Allianz priced add-on coverages for a 65-year-old as follows:
- Maternity coverage: Not available
- Outpatient coverage: From $308 per month
- Dental plans: From $76 per month
- Repatriation plans: From $11 per month
Popular Health Insurance Companies for Expats
Now, let’s take a look at some of the most popular health insurance companies for expats.
|Insurance Companies||Insurance Marketplaces|
|Azimuth Meridian||International Citizens Marketplace|
|NOW Health International|
|Seven Corners Liason Majestic|
|AXA Global Healthcare|
|A Plus International|
|Now Health International|
|Expacare Global Healthcare|
Frequently Asked Questions
The cost of expat health insurance can vary greatly depending on your age, coverage area, benefits, deductible amount, and maximum limits. In our research, the monthly premium costs for plans with a $0 deductible ranged from $197 to $904.
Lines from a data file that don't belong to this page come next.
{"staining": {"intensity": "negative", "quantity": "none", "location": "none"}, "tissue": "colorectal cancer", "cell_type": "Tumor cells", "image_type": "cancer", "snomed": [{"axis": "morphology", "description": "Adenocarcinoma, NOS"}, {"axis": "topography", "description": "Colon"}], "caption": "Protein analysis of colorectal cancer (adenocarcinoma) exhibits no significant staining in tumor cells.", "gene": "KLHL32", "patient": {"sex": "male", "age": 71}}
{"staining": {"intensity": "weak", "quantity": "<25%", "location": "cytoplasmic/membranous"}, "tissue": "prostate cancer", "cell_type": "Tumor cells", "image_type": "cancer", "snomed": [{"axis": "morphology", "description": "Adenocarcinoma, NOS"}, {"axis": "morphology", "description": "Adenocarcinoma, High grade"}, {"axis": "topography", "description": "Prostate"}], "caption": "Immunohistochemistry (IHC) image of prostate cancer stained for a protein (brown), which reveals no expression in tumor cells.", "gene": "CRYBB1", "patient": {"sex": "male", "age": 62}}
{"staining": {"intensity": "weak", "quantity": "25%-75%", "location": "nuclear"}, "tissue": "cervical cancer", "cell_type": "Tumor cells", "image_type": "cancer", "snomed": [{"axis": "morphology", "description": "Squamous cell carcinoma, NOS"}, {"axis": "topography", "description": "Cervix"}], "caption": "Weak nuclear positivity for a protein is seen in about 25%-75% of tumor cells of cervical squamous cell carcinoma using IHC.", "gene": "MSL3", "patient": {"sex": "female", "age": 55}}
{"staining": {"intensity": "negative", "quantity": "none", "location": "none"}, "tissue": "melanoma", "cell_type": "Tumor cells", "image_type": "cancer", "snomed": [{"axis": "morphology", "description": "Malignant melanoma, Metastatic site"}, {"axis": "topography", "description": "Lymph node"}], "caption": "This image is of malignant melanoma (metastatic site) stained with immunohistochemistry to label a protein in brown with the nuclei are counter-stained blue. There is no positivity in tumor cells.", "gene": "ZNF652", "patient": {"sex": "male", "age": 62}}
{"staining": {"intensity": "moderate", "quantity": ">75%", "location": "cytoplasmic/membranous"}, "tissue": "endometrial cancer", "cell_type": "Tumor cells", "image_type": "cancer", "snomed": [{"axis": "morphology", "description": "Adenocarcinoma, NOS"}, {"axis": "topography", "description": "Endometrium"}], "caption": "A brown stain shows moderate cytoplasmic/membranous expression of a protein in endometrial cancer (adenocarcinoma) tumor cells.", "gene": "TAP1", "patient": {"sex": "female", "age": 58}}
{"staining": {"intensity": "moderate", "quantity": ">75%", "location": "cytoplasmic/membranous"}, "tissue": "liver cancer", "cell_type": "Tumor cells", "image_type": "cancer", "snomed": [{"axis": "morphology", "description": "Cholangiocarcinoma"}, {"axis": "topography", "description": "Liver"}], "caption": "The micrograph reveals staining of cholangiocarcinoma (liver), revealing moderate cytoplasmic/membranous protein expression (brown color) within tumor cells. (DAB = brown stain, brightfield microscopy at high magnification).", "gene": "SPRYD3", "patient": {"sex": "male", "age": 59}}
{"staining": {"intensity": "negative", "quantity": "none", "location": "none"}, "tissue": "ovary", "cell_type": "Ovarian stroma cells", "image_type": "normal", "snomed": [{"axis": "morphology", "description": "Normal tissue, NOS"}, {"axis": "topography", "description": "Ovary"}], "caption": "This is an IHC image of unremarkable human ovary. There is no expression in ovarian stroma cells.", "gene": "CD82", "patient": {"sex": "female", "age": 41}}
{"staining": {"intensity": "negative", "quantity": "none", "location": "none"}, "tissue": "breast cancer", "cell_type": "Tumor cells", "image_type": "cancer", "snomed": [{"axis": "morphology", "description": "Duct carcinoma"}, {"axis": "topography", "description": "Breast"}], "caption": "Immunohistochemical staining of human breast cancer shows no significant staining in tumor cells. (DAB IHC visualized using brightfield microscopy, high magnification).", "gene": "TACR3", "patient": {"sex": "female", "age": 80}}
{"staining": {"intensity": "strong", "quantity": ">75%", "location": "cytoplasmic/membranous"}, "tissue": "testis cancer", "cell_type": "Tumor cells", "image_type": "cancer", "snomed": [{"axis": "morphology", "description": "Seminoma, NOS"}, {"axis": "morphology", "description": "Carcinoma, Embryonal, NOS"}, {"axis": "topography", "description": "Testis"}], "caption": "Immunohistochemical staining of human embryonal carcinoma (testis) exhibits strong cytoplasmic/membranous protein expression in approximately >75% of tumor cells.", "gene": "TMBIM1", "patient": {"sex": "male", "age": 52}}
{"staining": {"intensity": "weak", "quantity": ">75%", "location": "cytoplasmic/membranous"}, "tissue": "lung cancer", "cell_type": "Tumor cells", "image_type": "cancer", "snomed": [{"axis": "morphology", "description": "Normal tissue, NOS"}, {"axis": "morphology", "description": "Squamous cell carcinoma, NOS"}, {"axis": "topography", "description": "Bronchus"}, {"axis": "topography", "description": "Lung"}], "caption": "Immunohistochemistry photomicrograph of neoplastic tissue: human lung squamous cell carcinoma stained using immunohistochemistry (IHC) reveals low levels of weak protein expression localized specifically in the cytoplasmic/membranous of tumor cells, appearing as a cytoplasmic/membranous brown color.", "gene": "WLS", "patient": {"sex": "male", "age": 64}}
Yes, you can get U.S. health insurance if you live abroad. Many expat insurance providers offer coverage in the U.S. as well as in foreign countries. However, when plans include coverage in the U.S., they are more expensive.
Expats are not required to carry U.S. health insurance. While it was previously mandatory for Americans who spent at least 36 days in the U.S. during a given calendar year, that requirement ended in 2018.
Expat health insurance can help to cover the costs of medical services in foreign countries. It often covers inpatient care including hospital stays, physician visits, surgeries, lab tests, physical therapy, transplants, and more. Additionally, some insurers offer coverage for outpatient care, preventative care, dental, vision, and more.